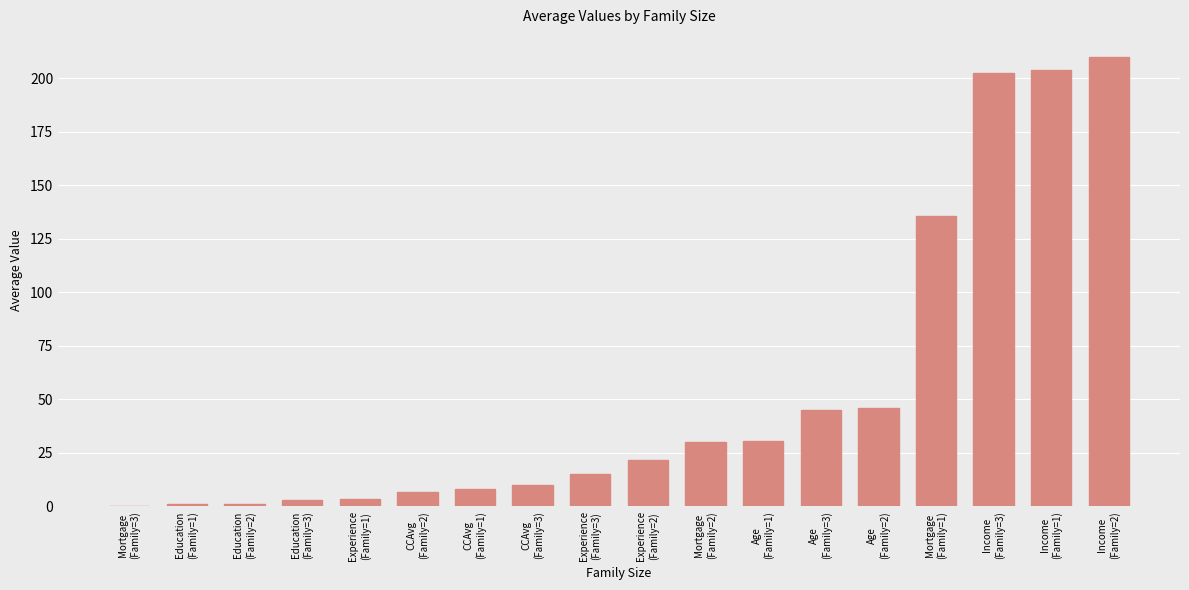

Is it true that the value at Age
(Family=1) is 30.5?

True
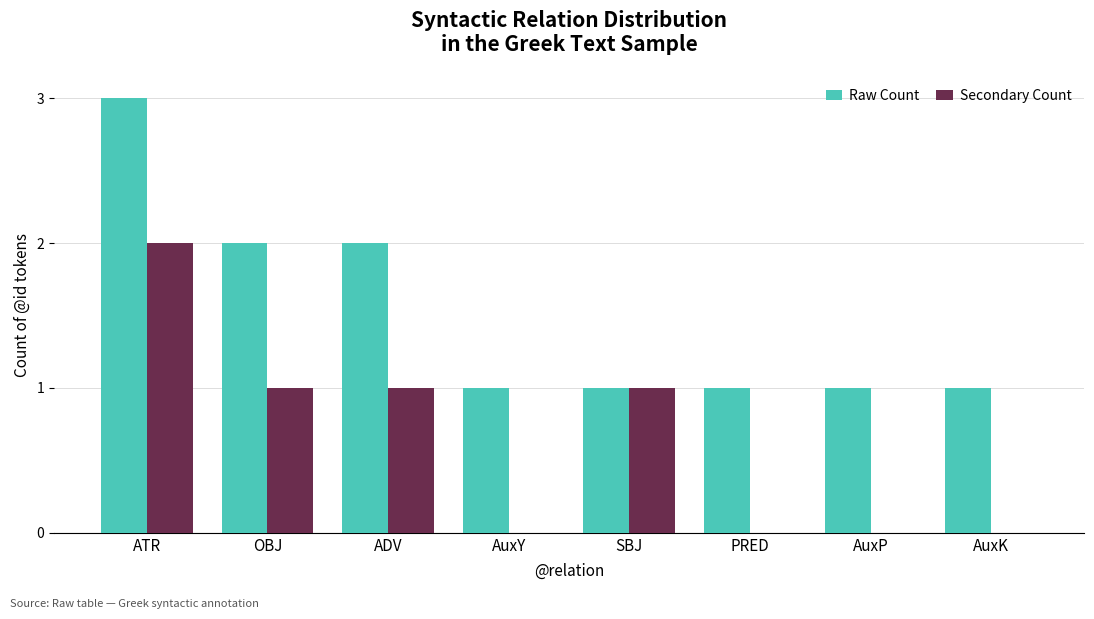

Reading left to right, extract all data points from this chart.

Raw Count: 3	2	2	1	1	1	1	1
Secondary Count: 2	1	1	0	1	0	0	0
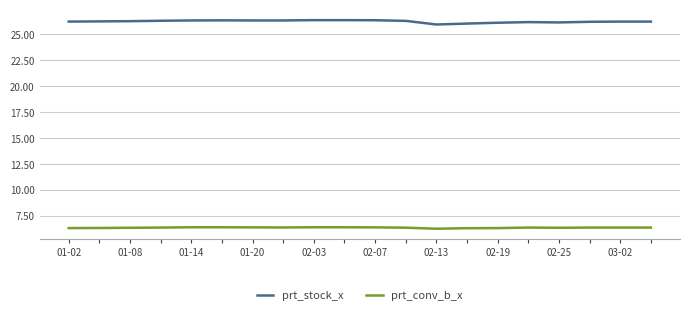

Rank the series by their average value, from lowest to highest.

prt_conv_b_x, prt_stock_x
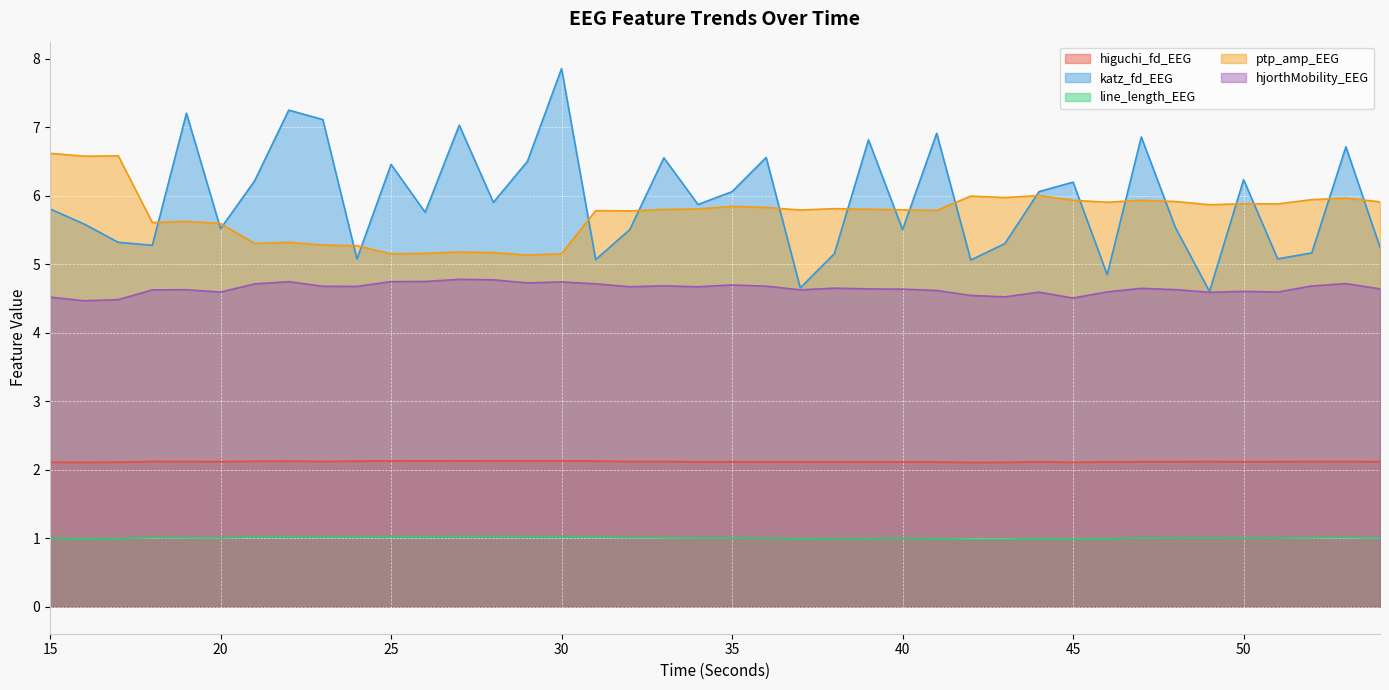

True or false: line_length_EEG has more than 0 interior local peaks.

True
· · · · ·
## Problem description
Put the lines from the one containing "Rank the series" through the last line into a Markdown table with the columns Row and Text, numbering each row and skipping blank lines. Leave the pictures out of the table.

## Response to the exercise
| Row | Text |
|---|---|
| 1 | Rank the series by their average value, from lowest to highest. |
| 2 | prt_conv_b_x, prt_stock_x |
| 3 | True or false: line_length_EEG has more than 0 interior local peaks. |
| 4 | True |